### [WHAT NEEDS TO BE DONE]
Find the line with "The foundations of" in the entries below, then reproduce it and every line after it down to and including the line with "governs the namespace.", exactly.

*** INFORMATION ***

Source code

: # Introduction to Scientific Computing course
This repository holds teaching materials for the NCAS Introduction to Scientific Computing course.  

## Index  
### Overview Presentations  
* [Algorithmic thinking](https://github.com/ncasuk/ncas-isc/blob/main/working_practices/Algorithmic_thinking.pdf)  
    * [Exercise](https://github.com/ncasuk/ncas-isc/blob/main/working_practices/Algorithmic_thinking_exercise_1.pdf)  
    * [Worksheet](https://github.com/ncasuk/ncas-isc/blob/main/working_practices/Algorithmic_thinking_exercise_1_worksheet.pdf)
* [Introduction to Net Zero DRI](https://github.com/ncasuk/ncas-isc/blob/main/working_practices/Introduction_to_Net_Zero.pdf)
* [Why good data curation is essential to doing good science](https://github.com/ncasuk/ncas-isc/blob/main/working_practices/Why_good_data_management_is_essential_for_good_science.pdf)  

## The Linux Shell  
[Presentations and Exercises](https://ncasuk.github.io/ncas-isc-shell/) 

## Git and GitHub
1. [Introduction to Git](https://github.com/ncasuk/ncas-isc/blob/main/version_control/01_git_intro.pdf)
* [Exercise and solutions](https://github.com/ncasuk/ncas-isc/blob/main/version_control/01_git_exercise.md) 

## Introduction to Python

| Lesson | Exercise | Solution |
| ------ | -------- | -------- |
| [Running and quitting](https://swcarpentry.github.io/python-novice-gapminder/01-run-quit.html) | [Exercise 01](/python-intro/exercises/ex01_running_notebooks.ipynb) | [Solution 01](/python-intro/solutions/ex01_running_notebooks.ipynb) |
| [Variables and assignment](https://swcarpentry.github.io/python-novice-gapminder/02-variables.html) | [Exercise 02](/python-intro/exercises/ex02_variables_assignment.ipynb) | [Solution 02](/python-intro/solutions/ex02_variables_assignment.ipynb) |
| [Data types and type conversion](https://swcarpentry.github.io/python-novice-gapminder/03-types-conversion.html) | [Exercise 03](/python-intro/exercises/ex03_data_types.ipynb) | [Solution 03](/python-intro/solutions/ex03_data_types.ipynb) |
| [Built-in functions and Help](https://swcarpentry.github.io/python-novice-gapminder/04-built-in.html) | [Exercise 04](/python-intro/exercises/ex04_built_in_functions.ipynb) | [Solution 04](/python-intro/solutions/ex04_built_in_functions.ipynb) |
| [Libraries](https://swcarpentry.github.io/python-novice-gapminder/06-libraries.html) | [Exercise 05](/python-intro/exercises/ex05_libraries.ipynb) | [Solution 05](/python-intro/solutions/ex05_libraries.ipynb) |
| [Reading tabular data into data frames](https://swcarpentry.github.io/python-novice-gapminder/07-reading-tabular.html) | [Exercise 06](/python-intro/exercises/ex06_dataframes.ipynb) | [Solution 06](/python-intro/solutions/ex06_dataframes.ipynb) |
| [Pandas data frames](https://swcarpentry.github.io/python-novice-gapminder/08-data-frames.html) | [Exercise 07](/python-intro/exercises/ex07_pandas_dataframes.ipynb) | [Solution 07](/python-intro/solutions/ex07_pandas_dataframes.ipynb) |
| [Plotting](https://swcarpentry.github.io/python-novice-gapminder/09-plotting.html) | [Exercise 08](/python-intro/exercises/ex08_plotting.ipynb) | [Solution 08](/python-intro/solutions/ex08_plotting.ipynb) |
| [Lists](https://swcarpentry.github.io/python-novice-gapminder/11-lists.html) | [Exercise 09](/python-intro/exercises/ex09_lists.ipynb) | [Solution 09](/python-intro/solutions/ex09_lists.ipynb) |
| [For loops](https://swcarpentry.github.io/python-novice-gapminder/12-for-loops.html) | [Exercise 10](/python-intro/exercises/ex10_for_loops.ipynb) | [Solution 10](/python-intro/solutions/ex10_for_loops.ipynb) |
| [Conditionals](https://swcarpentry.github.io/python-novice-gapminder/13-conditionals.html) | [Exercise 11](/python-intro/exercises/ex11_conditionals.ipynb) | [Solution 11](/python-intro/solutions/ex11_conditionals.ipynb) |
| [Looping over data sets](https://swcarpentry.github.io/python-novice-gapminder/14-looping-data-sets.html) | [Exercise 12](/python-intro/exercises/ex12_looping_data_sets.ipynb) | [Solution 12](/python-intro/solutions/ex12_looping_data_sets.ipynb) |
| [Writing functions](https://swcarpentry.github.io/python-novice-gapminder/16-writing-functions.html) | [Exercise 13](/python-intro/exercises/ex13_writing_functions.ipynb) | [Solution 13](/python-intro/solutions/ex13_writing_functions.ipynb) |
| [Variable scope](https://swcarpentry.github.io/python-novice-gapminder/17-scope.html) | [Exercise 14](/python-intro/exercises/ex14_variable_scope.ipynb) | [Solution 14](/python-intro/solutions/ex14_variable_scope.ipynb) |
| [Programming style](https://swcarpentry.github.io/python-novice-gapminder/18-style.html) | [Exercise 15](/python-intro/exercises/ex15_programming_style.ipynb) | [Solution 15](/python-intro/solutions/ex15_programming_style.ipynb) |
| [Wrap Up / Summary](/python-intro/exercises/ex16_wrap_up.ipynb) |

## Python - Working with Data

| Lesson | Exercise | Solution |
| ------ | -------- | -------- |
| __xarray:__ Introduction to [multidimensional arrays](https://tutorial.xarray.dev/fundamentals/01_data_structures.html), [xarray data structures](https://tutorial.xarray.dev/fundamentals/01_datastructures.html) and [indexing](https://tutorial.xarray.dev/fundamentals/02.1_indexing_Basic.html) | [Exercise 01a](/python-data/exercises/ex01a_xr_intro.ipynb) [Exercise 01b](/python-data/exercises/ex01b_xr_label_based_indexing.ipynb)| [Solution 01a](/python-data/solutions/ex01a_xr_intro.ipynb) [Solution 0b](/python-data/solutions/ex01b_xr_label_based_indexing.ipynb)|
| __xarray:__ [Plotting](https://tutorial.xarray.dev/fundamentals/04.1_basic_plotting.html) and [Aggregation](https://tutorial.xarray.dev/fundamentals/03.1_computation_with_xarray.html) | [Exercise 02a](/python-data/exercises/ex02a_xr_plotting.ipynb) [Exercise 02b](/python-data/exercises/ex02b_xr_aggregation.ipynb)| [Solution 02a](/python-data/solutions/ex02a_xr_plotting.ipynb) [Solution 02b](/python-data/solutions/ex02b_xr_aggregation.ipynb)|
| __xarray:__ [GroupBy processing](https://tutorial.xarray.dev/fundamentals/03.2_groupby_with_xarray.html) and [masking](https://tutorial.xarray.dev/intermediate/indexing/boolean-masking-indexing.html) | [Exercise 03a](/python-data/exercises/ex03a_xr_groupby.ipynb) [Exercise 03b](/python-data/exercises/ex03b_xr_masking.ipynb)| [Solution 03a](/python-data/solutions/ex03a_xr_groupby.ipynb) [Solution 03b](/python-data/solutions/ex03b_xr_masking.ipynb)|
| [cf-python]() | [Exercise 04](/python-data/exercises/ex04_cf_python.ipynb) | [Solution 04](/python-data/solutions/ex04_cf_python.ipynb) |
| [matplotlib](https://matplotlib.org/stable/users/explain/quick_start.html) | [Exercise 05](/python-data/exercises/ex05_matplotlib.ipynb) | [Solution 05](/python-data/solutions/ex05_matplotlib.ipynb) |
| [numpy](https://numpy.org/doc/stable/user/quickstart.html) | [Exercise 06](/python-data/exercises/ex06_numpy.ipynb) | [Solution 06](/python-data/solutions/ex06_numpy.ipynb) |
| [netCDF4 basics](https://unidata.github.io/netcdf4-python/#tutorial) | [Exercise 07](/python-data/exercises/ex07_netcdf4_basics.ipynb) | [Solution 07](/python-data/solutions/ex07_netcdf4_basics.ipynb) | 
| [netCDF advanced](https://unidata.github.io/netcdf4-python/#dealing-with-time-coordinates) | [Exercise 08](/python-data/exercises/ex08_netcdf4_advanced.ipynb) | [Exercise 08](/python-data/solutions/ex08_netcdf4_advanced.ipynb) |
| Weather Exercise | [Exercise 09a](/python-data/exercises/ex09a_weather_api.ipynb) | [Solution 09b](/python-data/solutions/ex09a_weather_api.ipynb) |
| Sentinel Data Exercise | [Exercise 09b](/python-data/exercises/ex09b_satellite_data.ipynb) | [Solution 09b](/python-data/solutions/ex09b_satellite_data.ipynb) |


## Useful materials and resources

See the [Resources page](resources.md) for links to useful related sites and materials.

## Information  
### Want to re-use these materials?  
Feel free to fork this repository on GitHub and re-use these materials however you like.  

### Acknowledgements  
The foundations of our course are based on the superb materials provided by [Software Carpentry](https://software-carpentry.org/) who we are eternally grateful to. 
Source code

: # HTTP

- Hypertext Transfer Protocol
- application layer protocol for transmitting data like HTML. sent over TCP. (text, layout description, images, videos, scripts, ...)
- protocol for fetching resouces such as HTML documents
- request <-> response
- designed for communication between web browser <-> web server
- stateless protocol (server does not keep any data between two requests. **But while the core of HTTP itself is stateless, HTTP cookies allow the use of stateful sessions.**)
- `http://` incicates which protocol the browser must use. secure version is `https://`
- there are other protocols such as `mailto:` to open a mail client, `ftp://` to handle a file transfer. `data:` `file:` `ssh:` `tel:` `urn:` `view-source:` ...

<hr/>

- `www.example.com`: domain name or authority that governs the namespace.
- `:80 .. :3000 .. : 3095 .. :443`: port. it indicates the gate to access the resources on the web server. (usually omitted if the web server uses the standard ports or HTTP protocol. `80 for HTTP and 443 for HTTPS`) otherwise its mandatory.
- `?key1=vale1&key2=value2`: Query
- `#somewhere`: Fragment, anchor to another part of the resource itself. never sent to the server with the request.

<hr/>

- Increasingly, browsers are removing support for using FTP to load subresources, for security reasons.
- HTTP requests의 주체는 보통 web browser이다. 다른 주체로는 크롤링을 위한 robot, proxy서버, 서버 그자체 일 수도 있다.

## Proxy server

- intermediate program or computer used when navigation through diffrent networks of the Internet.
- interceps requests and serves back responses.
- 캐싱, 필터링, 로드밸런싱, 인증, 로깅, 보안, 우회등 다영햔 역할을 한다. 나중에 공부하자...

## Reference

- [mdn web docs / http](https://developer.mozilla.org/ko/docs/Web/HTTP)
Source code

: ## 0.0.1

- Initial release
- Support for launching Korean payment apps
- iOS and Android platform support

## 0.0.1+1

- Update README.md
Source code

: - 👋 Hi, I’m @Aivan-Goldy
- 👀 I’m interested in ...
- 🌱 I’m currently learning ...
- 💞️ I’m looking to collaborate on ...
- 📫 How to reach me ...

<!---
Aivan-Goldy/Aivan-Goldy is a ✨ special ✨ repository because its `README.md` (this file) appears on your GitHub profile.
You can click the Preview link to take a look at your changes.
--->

*** End of INFORMATION ***

### [REPLY]
The foundations of our course are based on the superb materials provided by [Software Carpentry](https://software-carpentry.org/) who we are eternally grateful to. 
Source code

: # HTTP

- Hypertext Transfer Protocol
- application layer protocol for transmitting data like HTML. sent over TCP. (text, layout description, images, videos, scripts, ...)
- protocol for fetching resouces such as HTML documents
- request <-> response
- designed for communication between web browser <-> web server
- stateless protocol (server does not keep any data between two requests. **But while the core of HTTP itself is stateless, HTTP cookies allow the use of stateful sessions.**)
- `http://` incicates which protocol the browser must use. secure version is `https://`
- there are other protocols such as `mailto:` to open a mail client, `ftp://` to handle a file transfer. `data:` `file:` `ssh:` `tel:` `urn:` `view-source:` ...

<hr/>

- `www.example.com`: domain name or authority that governs the namespace.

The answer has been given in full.